Camera calibration parameters
::::::

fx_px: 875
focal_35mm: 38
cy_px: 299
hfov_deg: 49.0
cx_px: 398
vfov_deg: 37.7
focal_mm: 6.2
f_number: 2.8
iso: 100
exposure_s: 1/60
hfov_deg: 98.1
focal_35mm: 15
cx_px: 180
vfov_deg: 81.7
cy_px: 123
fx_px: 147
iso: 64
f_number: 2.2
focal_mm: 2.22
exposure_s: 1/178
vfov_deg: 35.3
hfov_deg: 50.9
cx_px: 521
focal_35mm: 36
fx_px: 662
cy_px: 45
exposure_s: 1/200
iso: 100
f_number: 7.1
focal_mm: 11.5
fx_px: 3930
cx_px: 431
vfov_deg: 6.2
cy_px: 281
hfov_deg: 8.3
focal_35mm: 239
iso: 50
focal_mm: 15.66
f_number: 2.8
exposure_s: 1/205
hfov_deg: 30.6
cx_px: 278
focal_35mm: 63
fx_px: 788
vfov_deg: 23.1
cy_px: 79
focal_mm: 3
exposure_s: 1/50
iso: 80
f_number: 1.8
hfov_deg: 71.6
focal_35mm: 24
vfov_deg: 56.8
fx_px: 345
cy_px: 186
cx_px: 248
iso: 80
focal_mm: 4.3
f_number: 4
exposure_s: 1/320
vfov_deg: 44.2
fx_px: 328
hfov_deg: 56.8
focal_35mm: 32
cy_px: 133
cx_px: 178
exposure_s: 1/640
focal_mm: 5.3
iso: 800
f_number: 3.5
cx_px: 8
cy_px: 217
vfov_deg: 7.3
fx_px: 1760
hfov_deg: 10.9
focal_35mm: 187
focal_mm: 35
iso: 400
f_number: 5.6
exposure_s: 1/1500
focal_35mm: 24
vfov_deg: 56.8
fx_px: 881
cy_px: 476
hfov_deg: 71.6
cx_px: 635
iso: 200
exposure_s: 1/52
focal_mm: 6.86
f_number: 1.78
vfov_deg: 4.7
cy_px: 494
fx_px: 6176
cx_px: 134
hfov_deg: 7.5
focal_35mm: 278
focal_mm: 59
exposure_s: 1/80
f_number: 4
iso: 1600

::::::

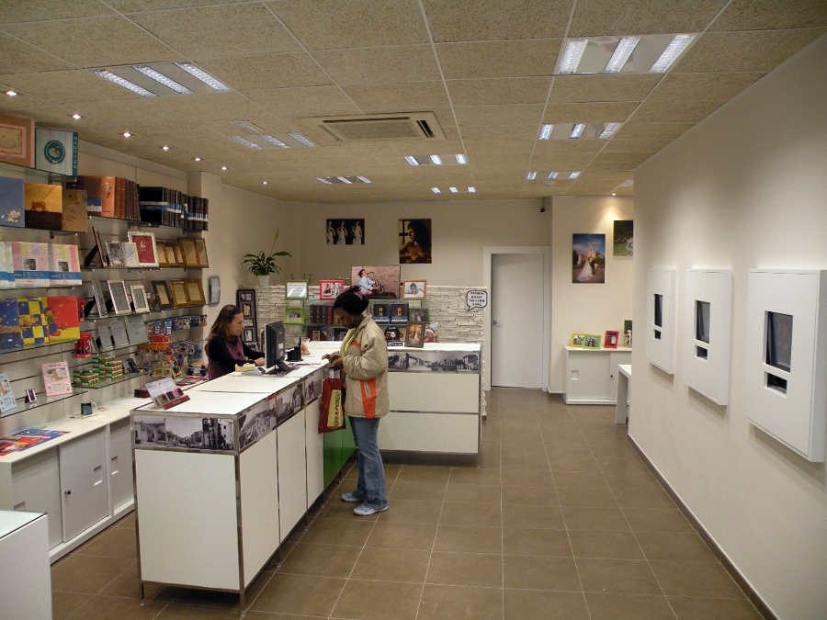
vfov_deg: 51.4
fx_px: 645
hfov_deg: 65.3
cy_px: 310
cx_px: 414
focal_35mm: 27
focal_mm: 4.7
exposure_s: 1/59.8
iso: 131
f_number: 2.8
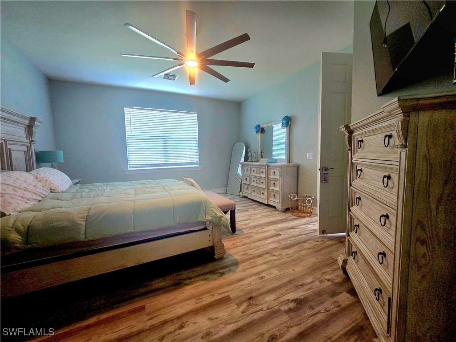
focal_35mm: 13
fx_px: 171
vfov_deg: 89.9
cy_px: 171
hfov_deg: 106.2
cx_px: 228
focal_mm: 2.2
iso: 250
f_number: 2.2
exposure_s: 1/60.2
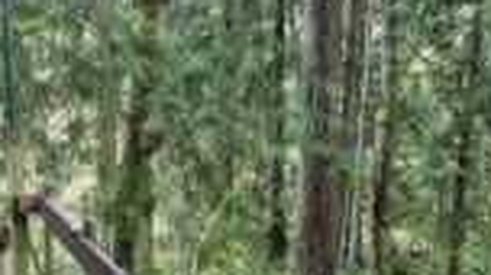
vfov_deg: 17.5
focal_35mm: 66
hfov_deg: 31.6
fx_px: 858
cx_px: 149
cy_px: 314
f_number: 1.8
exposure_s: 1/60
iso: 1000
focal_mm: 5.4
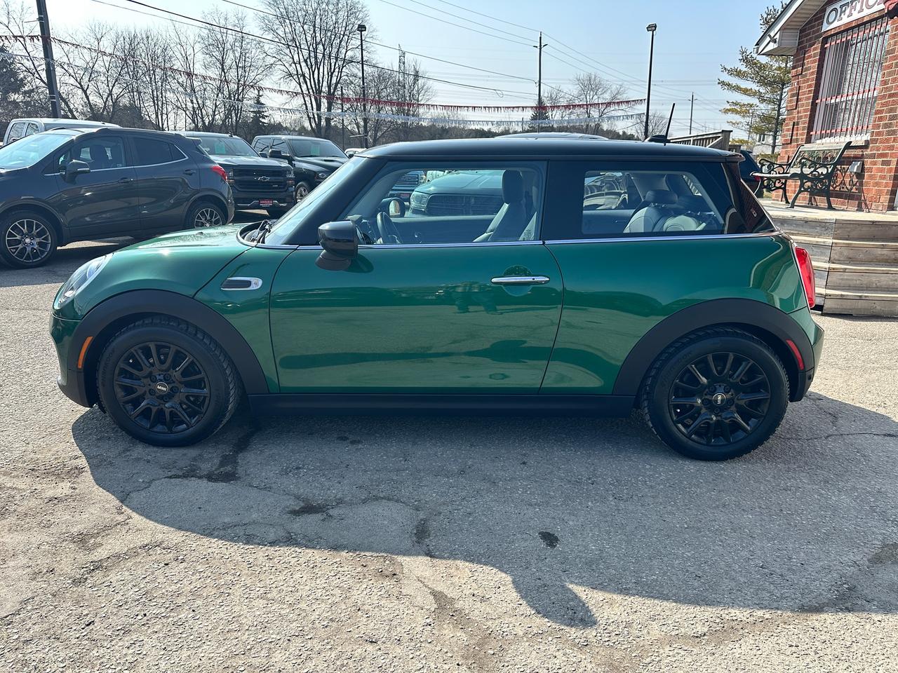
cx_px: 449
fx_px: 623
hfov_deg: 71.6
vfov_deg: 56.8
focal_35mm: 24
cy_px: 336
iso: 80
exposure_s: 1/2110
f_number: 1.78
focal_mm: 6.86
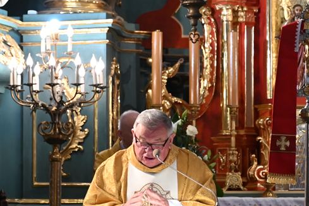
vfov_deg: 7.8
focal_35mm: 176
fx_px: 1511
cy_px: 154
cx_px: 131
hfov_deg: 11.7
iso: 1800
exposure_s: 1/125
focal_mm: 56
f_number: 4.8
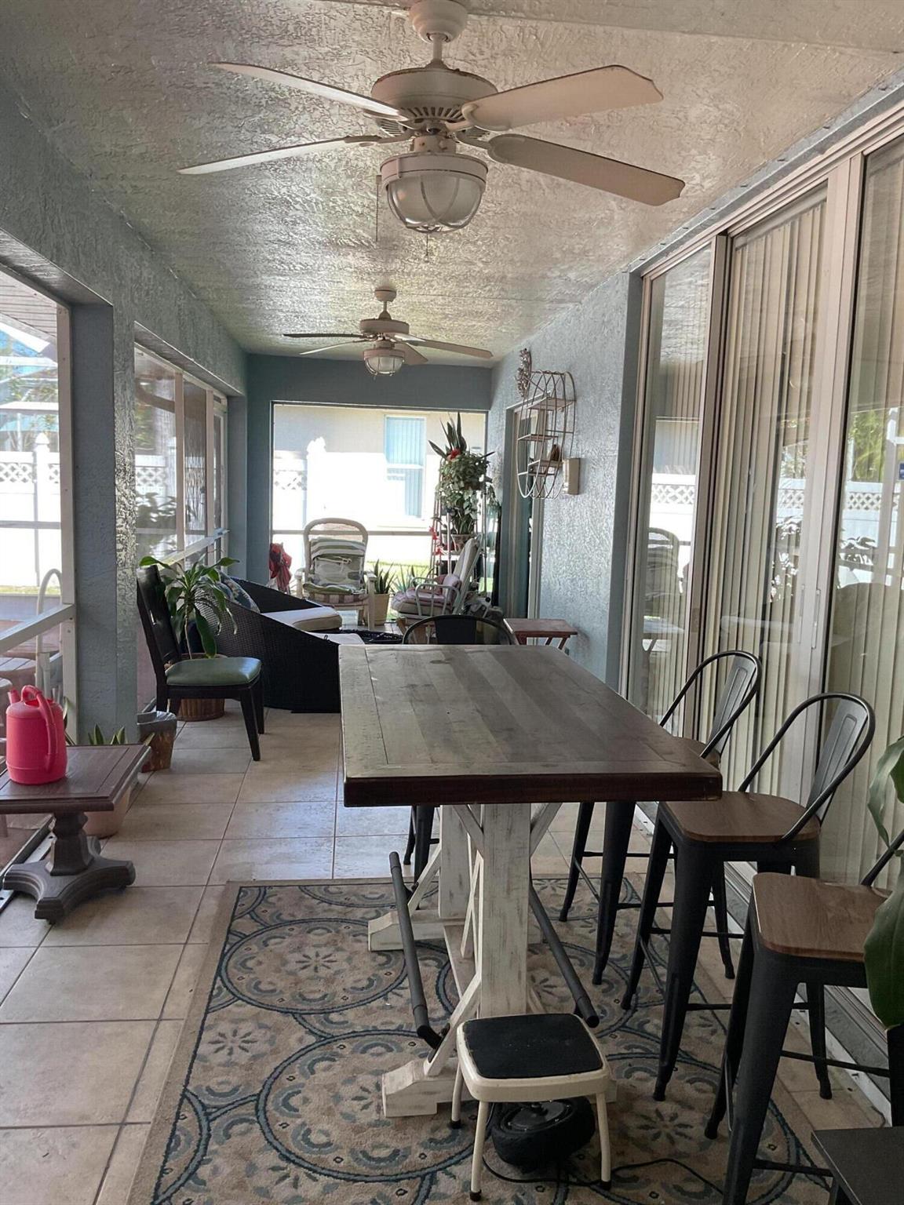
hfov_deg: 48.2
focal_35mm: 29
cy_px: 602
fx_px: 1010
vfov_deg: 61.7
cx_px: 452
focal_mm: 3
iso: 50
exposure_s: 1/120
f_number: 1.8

::::::

▶ **Your task**
Copy the lines of the data above exactly as written, beginning with the line containing "hfov_deg: 50.9" and ending with the line containing "focal_mm: 59", and leave out all other lines.

▶ **Your solution**
hfov_deg: 50.9
cx_px: 521
focal_35mm: 36
fx_px: 662
cy_px: 45
exposure_s: 1/200
iso: 100
f_number: 7.1
focal_mm: 11.5
fx_px: 3930
cx_px: 431
vfov_deg: 6.2
cy_px: 281
hfov_deg: 8.3
focal_35mm: 239
iso: 50
focal_mm: 15.66
f_number: 2.8
exposure_s: 1/205
hfov_deg: 30.6
cx_px: 278
focal_35mm: 63
fx_px: 788
vfov_deg: 23.1
cy_px: 79
focal_mm: 3
exposure_s: 1/50
iso: 80
f_number: 1.8
hfov_deg: 71.6
focal_35mm: 24
vfov_deg: 56.8
fx_px: 345
cy_px: 186
cx_px: 248
iso: 80
focal_mm: 4.3
f_number: 4
exposure_s: 1/320
vfov_deg: 44.2
fx_px: 328
hfov_deg: 56.8
focal_35mm: 32
cy_px: 133
cx_px: 178
exposure_s: 1/640
focal_mm: 5.3
iso: 800
f_number: 3.5
cx_px: 8
cy_px: 217
vfov_deg: 7.3
fx_px: 1760
hfov_deg: 10.9
focal_35mm: 187
focal_mm: 35
iso: 400
f_number: 5.6
exposure_s: 1/1500
focal_35mm: 24
vfov_deg: 56.8
fx_px: 881
cy_px: 476
hfov_deg: 71.6
cx_px: 635
iso: 200
exposure_s: 1/52
focal_mm: 6.86
f_number: 1.78
vfov_deg: 4.7
cy_px: 494
fx_px: 6176
cx_px: 134
hfov_deg: 7.5
focal_35mm: 278
focal_mm: 59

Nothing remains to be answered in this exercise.